== Instructions for the task ==
Reproduce the data in full, exactly as it appears.

Collected data
-=-=-=-=-

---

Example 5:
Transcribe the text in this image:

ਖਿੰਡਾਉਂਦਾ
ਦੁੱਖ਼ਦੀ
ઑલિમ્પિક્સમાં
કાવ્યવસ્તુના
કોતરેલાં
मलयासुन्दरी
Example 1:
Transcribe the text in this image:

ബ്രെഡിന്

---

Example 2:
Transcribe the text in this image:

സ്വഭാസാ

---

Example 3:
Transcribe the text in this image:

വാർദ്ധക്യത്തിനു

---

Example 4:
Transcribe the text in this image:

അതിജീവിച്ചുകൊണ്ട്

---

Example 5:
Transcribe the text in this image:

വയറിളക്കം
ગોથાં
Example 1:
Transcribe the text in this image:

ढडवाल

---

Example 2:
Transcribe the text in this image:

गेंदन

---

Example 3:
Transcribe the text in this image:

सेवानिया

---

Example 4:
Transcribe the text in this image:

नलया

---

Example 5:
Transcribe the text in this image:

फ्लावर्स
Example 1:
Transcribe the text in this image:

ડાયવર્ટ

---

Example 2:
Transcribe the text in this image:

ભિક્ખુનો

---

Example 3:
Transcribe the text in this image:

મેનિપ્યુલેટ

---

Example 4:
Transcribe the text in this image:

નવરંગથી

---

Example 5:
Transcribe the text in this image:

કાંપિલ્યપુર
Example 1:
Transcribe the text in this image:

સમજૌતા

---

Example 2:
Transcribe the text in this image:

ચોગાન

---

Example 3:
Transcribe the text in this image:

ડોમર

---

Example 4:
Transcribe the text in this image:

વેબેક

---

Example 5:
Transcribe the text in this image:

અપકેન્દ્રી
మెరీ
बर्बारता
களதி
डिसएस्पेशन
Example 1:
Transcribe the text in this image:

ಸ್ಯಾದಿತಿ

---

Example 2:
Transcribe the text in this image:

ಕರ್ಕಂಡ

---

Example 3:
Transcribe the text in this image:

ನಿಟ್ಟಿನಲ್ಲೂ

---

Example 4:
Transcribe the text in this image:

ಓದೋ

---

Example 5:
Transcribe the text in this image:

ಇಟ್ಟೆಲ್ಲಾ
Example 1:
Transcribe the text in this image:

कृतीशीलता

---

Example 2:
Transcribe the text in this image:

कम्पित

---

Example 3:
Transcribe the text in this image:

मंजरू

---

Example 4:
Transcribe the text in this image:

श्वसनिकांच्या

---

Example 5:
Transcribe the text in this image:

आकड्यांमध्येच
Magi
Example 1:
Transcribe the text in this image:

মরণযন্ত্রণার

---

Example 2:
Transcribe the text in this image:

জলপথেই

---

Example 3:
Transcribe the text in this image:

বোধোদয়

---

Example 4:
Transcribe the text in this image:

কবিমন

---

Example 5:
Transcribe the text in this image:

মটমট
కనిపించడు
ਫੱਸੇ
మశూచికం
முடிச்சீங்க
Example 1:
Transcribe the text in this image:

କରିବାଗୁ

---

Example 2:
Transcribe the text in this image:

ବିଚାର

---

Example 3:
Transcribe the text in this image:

-=-=-=-=-

== Exercise output ==
---

Example 5:
Transcribe the text in this image:

ਖਿੰਡਾਉਂਦਾ
ਦੁੱਖ਼ਦੀ
ઑલિમ્પિક્સમાં
કાવ્યવસ્તુના
કોતરેલાં
मलयासुन्दरी
Example 1:
Transcribe the text in this image:

ബ്രെഡിന്

---

Example 2:
Transcribe the text in this image:

സ്വഭാസാ

---

Example 3:
Transcribe the text in this image:

വാർദ്ധക്യത്തിനു

---

Example 4:
Transcribe the text in this image:

അതിജീവിച്ചുകൊണ്ട്

---

Example 5:
Transcribe the text in this image:

വയറിളക്കം
ગોથાં
Example 1:
Transcribe the text in this image:

ढडवाल

---

Example 2:
Transcribe the text in this image:

गेंदन

---

Example 3:
Transcribe the text in this image:

सेवानिया

---

Example 4:
Transcribe the text in this image:

नलया

---

Example 5:
Transcribe the text in this image:

फ्लावर्स
Example 1:
Transcribe the text in this image:

ડાયવર્ટ

---

Example 2:
Transcribe the text in this image:

ભિક્ખુનો

---

Example 3:
Transcribe the text in this image:

મેનિપ્યુલેટ

---

Example 4:
Transcribe the text in this image:

નવરંગથી

---

Example 5:
Transcribe the text in this image:

કાંપિલ્યપુર
Example 1:
Transcribe the text in this image:

સમજૌતા

---

Example 2:
Transcribe the text in this image:

ચોગાન

---

Example 3:
Transcribe the text in this image:

ડોમર

---

Example 4:
Transcribe the text in this image:

વેબેક

---

Example 5:
Transcribe the text in this image:

અપકેન્દ્રી
మెరీ
बर्बारता
களதி
डिसएस्पेशन
Example 1:
Transcribe the text in this image:

ಸ್ಯಾದಿತಿ

---

Example 2:
Transcribe the text in this image:

ಕರ್ಕಂಡ

---

Example 3:
Transcribe the text in this image:

ನಿಟ್ಟಿನಲ್ಲೂ

---

Example 4:
Transcribe the text in this image:

ಓದೋ

---

Example 5:
Transcribe the text in this image:

ಇಟ್ಟೆಲ್ಲಾ
Example 1:
Transcribe the text in this image:

कृतीशीलता

---

Example 2:
Transcribe the text in this image:

कम्पित

---

Example 3:
Transcribe the text in this image:

मंजरू

---

Example 4:
Transcribe the text in this image:

श्वसनिकांच्या

---

Example 5:
Transcribe the text in this image:

आकड्यांमध्येच
Magi
Example 1:
Transcribe the text in this image:

মরণযন্ত্রণার

---

Example 2:
Transcribe the text in this image:

জলপথেই

---

Example 3:
Transcribe the text in this image:

বোধোদয়

---

Example 4:
Transcribe the text in this image:

কবিমন

---

Example 5:
Transcribe the text in this image:

মটমট
కనిపించడు
ਫੱਸੇ
మశూచికం
முடிச்சீங்க
Example 1:
Transcribe the text in this image:

କରିବାଗୁ

---

Example 2:
Transcribe the text in this image:

ବିଚାର

---

Example 3:
Transcribe the text in this image:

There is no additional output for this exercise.